Continue the piece on SMTP sender authentication from the point where it ends.
*** Opening of Extracted text ***
October 9, 2003

SMTP Sender Authentication

Spam is a huge problem. Spam detection is a losing proposition. As spammers get more and more crafty, detection becomes harder and harder. What we need is an upgrade to email, and Internet Technologists agree. Efforts are in progress to draft a proposal, however, everytime I read another one they seem too complex.

I have a much simpler proposal, that we could start deploying right now.

My proposal is to do sender authentication at the SMTP level, with a compatible extension to the implementation.

1) SMTP server receives delivery request
2) SMTP server looks at envelope sender
3) SMTP server contacts "mailkey.senderhostmx.com" to get mailkey
4) If mailkey host exists, SMTP server validates message signature with mailkey and accepts or rejects message. If mailkey host does not exist, SMTP decides what to do based on its own policy.
5) Any time a server sends a bounce message (spam, unknown user, etc) to the envelope sender, it should include a note about how to prevent others from forging their addresses by setting up mailkey.


This proposal is simple because it does not change the SMTP protocol, or mail clients at all. This proposal is incremental, because it does not disturb existing mailflow. Most of all this proposal has viral incentive, because it is within each domain's power to stop others from forging their domain. The additional requirement that bounces to spam messages be sent to the envelope sender assures that an authenticated sender has responsibility for handling the spam they originate, and it assures an unauthenticated sender has incentive and information about how to become authenticated.

Once AOL, Yahoo, and MSN support this, everyone will start
doing it to reject spam mail forged to "allegedly" come from those
domains. Once enough people support it, the big three will only
accept mailkey signed mail. Once that happens, everyone will only
accept mailkey signed mail.

Of course there will still be spam, because anyone can make a mailkey
host. However, you will be able to catalog complaints against
the actual senders and take action.
*** Close of Extracted text ***
*** Opening of Source material ***
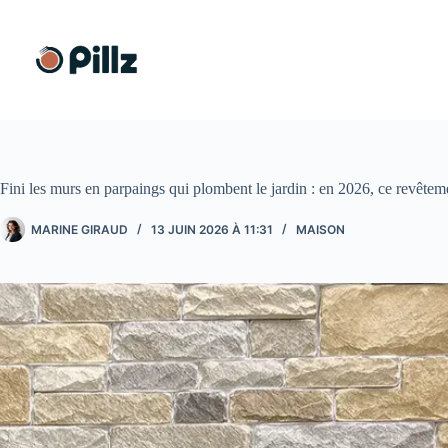
Passer
au
contenu
Fini les murs en parpaings qui plombent le jardin : en 2026, ce revête
MARINE GIRAUD
13 JUIN 2026 À 11:31
MAISON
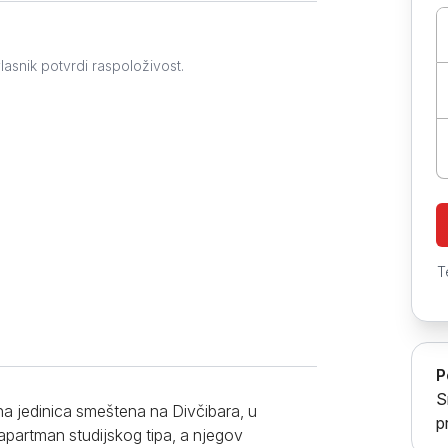
Prokuplje
lasnik potvrdi raspoloživost.
T
P
S
a jedinica smeštena na Divčibara, u
p
apartman studijskog tipa, a njegov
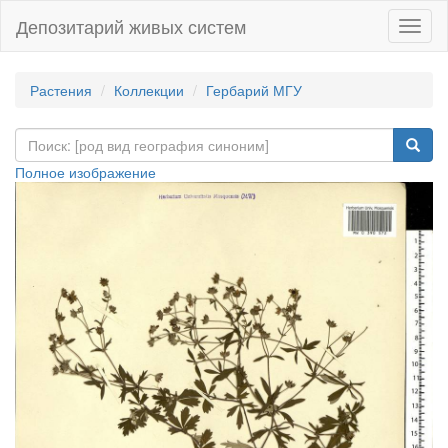
Депозитарий живых систем
Навиг
Растения
Коллекции
Гербарий МГУ
Полное изображение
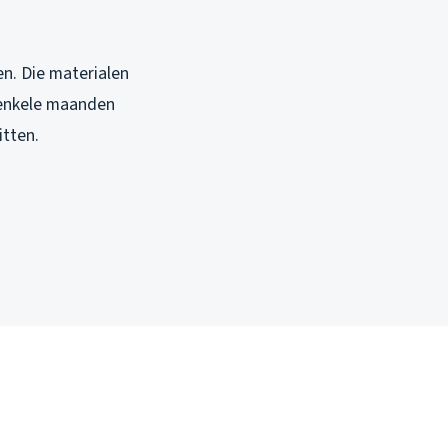
en. Die materialen
 enkele maanden
itten.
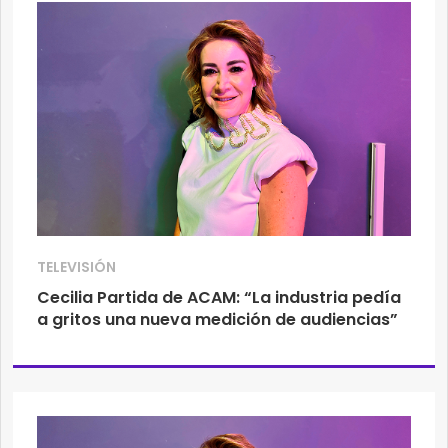
TELEVISIÓN
Cecilia Partida de ACAM: “La industria pedía
a gritos una nueva medición de audiencias”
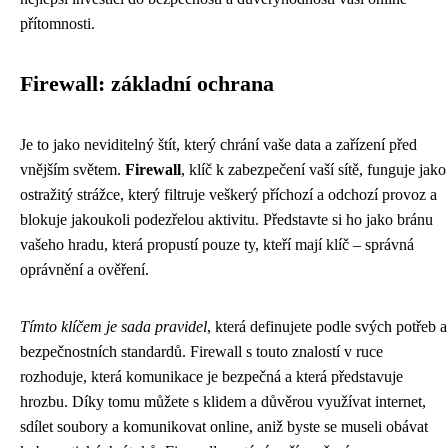
přítomnosti.
Firewall: základní ochrana
Je to jako neviditelný štít, který chrání vaše data a zařízení před
vnějším světem.
Firewall
, klíč k zabezpečení vaší sítě, funguje jako
ostražitý strážce, který filtruje veškerý příchozí a odchozí provoz a
blokuje jakoukoli podezřelou aktivitu. Představte si ho jako bránu
vašeho hradu, která propustí pouze ty, kteří mají klíč – správná
oprávnění a ověření.
Tímto klíčem je sada pravidel
, která definujete podle svých potřeb a
bezpečnostních standardů. Firewall s touto znalostí v ruce
rozhoduje, která komunikace je bezpečná a která představuje
hrozbu. Díky tomu můžete s klidem a důvěrou využívat internet,
sdílet soubory a komunikovat online, aniž byste se museli obávat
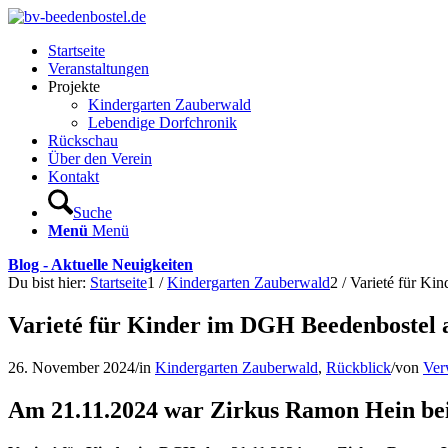
Startseite
Veranstaltungen
Projekte
Kindergarten Zauberwald
Lebendige Dorfchronik
Rückschau
Über den Verein
Kontakt
Suche
Menü
Menü
Blog - Aktuelle Neuigkeiten
Du bist hier:
Startseite
1
/
Kindergarten Zauberwald
2
/
Varieté für K
Varieté für Kinder im DGH Beedenbostel
26. November 2024
/
in
Kindergarten Zauberwald
,
Rückblick
/
von
Ver
Am 21.11.2024 war Zirkus Ramon Hein bei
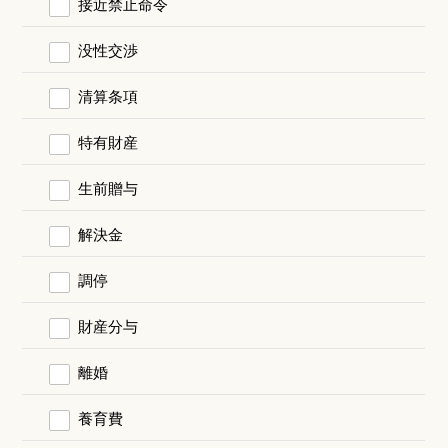
接近禁止命令
没性交渉
清算条項
特有財産
生前贈与
解決金
調停
財産分与
離婚
養育費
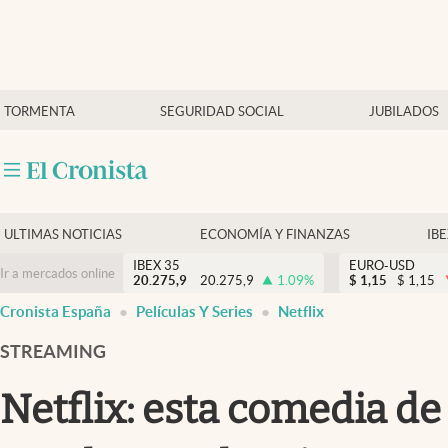
Últimas Noticias
TORMENTA
SEGURIDAD SOCIAL
JUBILADOS
Economía y finanzas
Política
Actualidad
Criptomonedas
ULTIMAS NOTICIAS
ECONOMÍA Y FINANZAS
IB
IBEX 35
EURO-USD
Ir a mercados online
20.275,9
20.275,9
1.09
%
$
1,15
$
1,15
Cronista España
Películas Y Series
Netflix
STREAMING
Netflix: esta comedia de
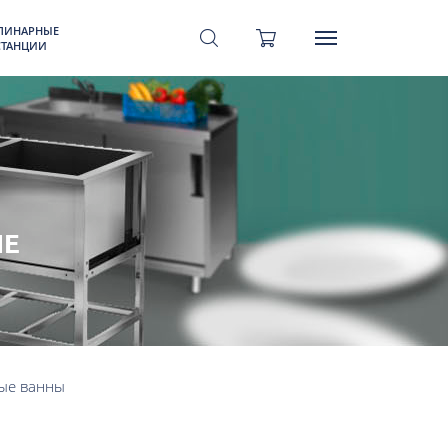
ЛИНАРНЫЕ
СТАНЦИИ
ЫЕ
ые ванны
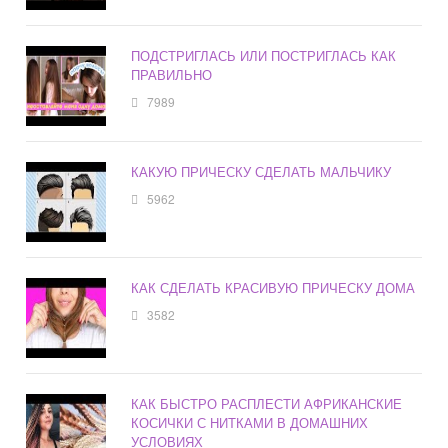
ПОДСТРИГЛАСЬ ИЛИ ПОСТРИГЛАСЬ КАК
ПРАВИЛЬНО
7989
КАКУЮ ПРИЧЕСКУ СДЕЛАТЬ МАЛЬЧИКУ
5962
КАК СДЕЛАТЬ КРАСИВУЮ ПРИЧЕСКУ ДОМА
3582
КАК БЫСТРО РАСПЛЕСТИ АФРИКАНСКИЕ
КОСИЧКИ С НИТКАМИ В ДОМАШНИХ
УСЛОВИЯХ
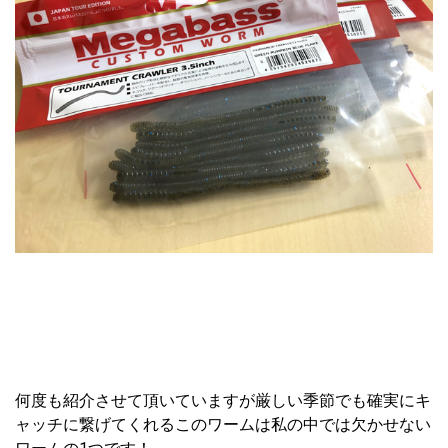
何度も紹介させて頂いていますが厳しい季節でも確実にキ
ャッチに繋げてくれるこのワームは私の中では欠かせない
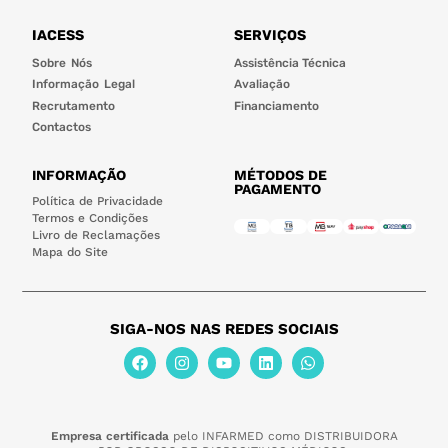
IACESS
SERVIÇOS
Sobre Nós
Assistência Técnica
Informação Legal
Avaliação
Recrutamento
Financiamento
Contactos
INFORMAÇÃO
MÉTODOS DE
PAGAMENTO
Política de Privacidade
Termos e Condições
Livro de Reclamações
Mapa do Site
SIGA-NOS NAS REDES SOCIAIS
Empresa certificada
pelo INFARMED como DISTRIBUIDORA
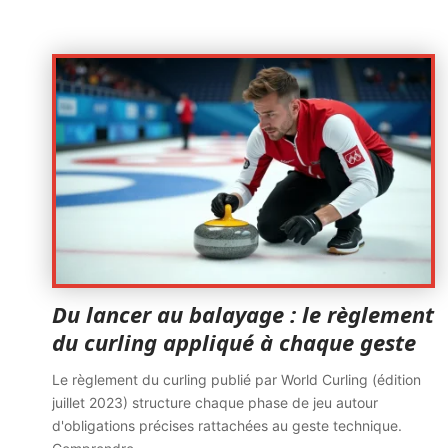
Du lancer au balayage : le règlement
du curling appliqué à chaque geste
Le règlement du curling publié par World Curling (édition
juillet 2023) structure chaque phase de jeu autour
d'obligations précises rattachées au geste technique.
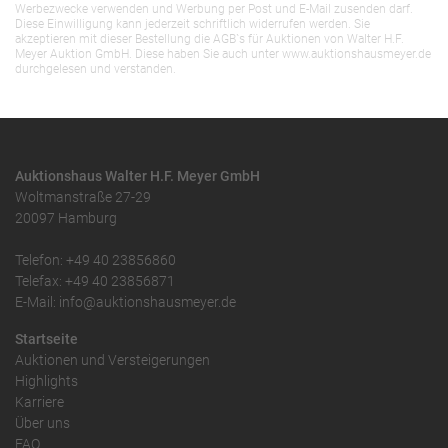
Werbezwecke verwenden und Werbung per Post und E-Mail zusenden darf.
Diese Einwilligung kann jederzeit schriftlich widerrufen werden. Sie
akzeptieren mit dieser Bestellung die AGB`s für Auktionen von Walter H.F.
Meyer Auktion GmbH. Diese haben Sie auch unter www.auktionshausmeyer.de
durchgelesen und verstanden.
Auktionshaus Walter H.F. Meyer GmbH
Woltmanstraße 27-29
20097 Hamburg
Telefon: +49 40 23856860
Telefax: +49 40 23856871
E-Mail: info@auktionshausmeyer.de
Startseite
Auktionen und Versteigerungen
Highlights
Karriere
Über uns
FAQ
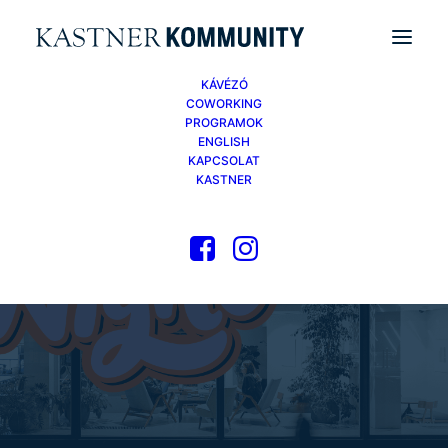
KÁVÉZÓ
COWORKING
PROGRAMOK
ENGLISH
KAPCSOLAT
KASTNER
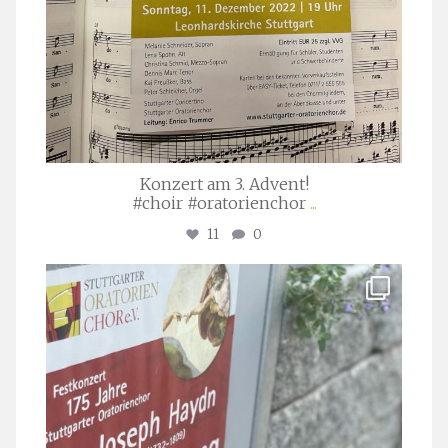
Konzert am 3. Advent!
#choir #oratorienchor
...
11
0
stuttgarter_oratorienchor
Juli 23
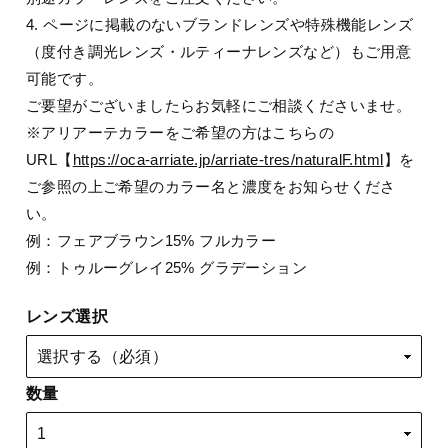
4. ページに掲載のないブランドレンズや特殊機能レンズ
（度付き調光レンズ・ルティーナレンズなど）もご用意
可能です。
ご要望がございましたらお気軽にご相談くださいませ。
※アリアーテカラーをご希望の方はこちらの
URL【
https://oca-arriate.jp/arriate-tres/naturalF.html
】を
ご参照の上ご希望のカラー名と濃度をお知らせくださ
い。
例：フェアブラウン15% フルカラー
例：トゥルーグレイ25% グラデーション
レンズ選択
数量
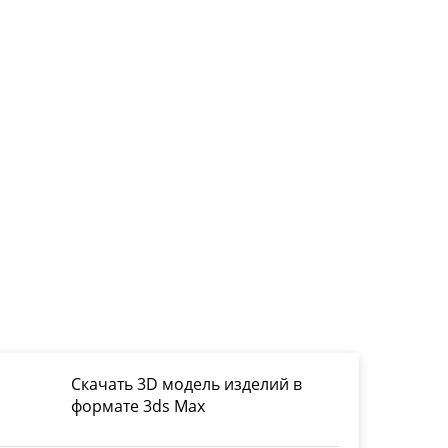
Скачать 3D модель изделий в
формате 3ds Max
*** Close of Source material ***
Written answer >>
There are some other ramafications of this. For example, using SMTP to deliver mail from a mail client will be deprecated. People often make the argument that allowing clients to forge mail and send it through whichever SMTP server is convinent is a required capability. However, this forging is normally the "From:" header of the message, while the system above only authenticates the envelope sender.

Many SMTP servers have already switched to some form of authentication method for incoming clients. However, we should discourage this. Client mail-sending should be rolled right into the client/server mail protocols such as POP3 and IMAP. This assures that the same user-identity and login system is used for sending email as receiving email. Users would no longer be allowed to 'forge' envelope senders from another domain (whether it was their or not) through an email account.

For users who wish to forge envelope senders, I say "too bad". This 'legacy support' backdoor is just backwards thinking in our mentality about SMTP. Just like we stopped allowing SMTP relay years ago, this envelope sender forging backdoor must also be closed.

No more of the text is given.